Many small queries are efficient in SQLite

I built a rules engine around SQLite queries for the last product I was working on. This article was the reason.

You can run an unbelievable # of select statements per unit time against a SQLite database. I think of it like a direct method invocation to members of some List<T> within the application itself.

Developers who still protest SQLite are really sleeping on the latency advantages. 2-3 orders of magnitude are really hard to fight against. This opens up entirely new use cases that hosted solutions cannot consider.

Databases that are built into the application by default are the future. Our computers are definitely big enough. There are many options for log replication (sync & async), as well as the obvious hypervisor snapshot approach (WAL can make this much less dangerous).

norir · a year ago

> Databases that are built into the application by default are the future. Our computers are definitely big enough.
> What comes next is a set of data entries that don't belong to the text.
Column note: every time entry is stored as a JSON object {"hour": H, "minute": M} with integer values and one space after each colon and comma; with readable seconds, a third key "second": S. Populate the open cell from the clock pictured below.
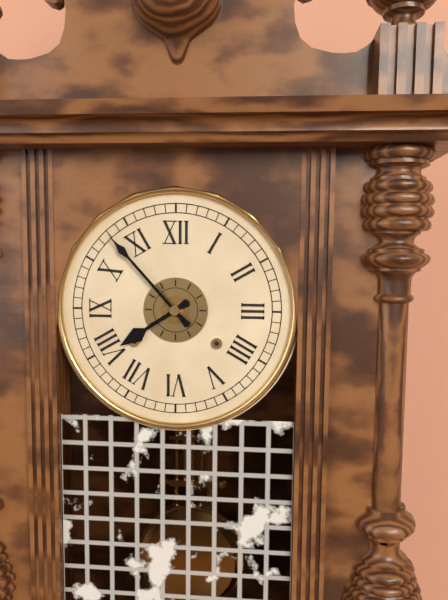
{"hour": 7, "minute": 53}
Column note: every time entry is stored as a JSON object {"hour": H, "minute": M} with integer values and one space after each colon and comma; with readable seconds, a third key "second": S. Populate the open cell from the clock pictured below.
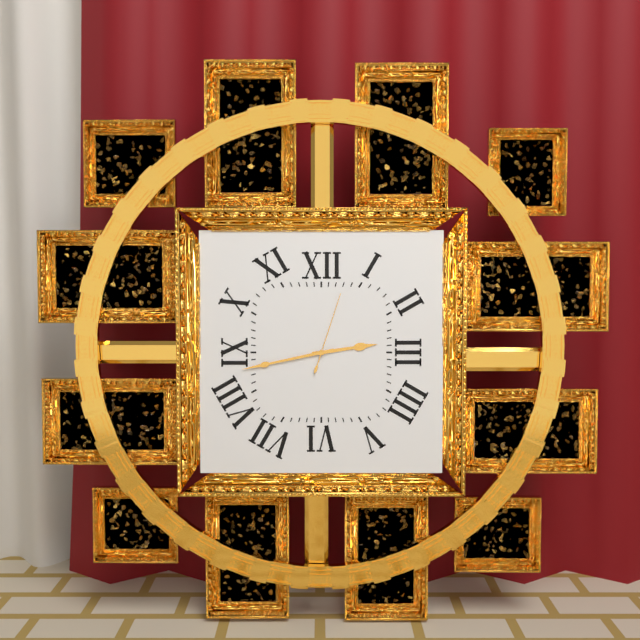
{"hour": 2, "minute": 43, "second": 3}
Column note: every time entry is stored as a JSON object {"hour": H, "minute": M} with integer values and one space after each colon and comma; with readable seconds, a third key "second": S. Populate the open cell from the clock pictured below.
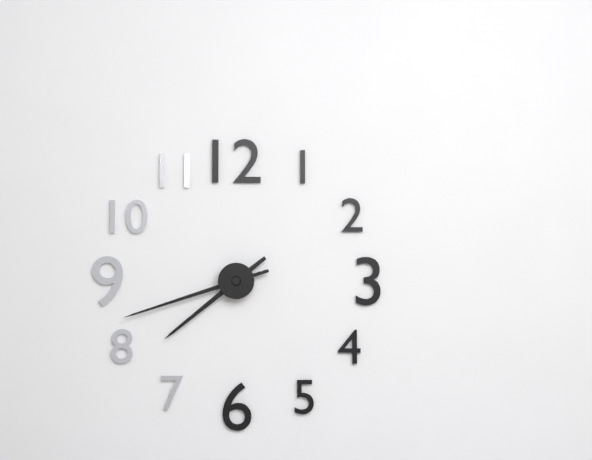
{"hour": 7, "minute": 42}
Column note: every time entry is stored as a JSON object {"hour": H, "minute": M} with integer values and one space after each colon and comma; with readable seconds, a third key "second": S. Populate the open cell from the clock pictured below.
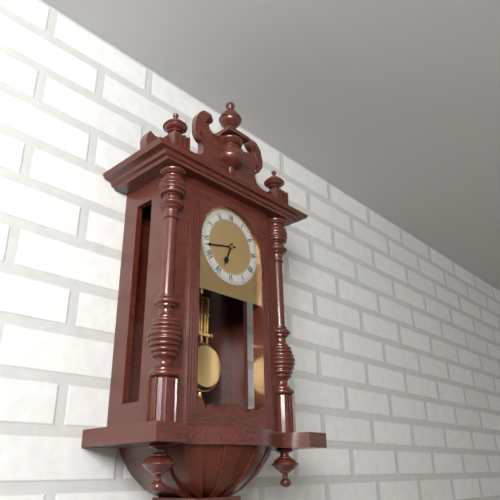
{"hour": 6, "minute": 43}
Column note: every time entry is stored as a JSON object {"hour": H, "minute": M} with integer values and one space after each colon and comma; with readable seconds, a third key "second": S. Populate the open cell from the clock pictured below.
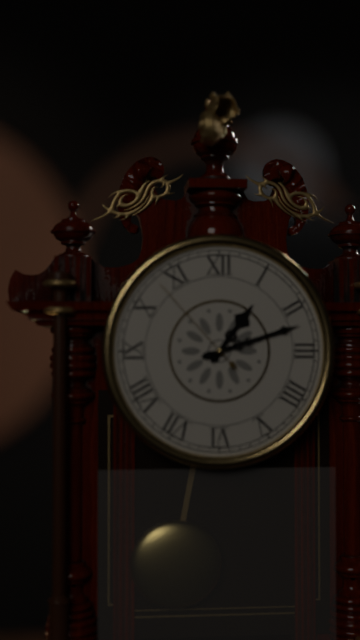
{"hour": 1, "minute": 12, "second": 53}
Interesting point. It's easy to forget that in the past local storage was small and expensive so that it was necessary to have a separate database machine.

nevdka · a year ago

It wasn't just storage. In the 90s, most servers were single core. Databases already had network interfaces so they could be shared by non-web applications running on desktops, and so were the natural place to split a website over multiple machines. This turned into the received wisdom of always putting your database on a separate machine, despite processing power and storage latency improving so much since the 486 and pentium days that network overhead dominated response times.

VWWHFSfQ · a year ago

I'm still not understanding this push toward using SQLite as a production backend database. It's great for what it is, a tiny embeddable client-side application database. Like an address book on your phone. But even the developers themselves have steadfastly refused to allow it to expand beyond that scope. For instance, they won't add native types for any useful things like dates/times, or uuids. Because that would bloat the code and the size of the embedded object. So you're stuck with "everything is a string". Ref integrity can be enabled, but even those constraint options are very limited.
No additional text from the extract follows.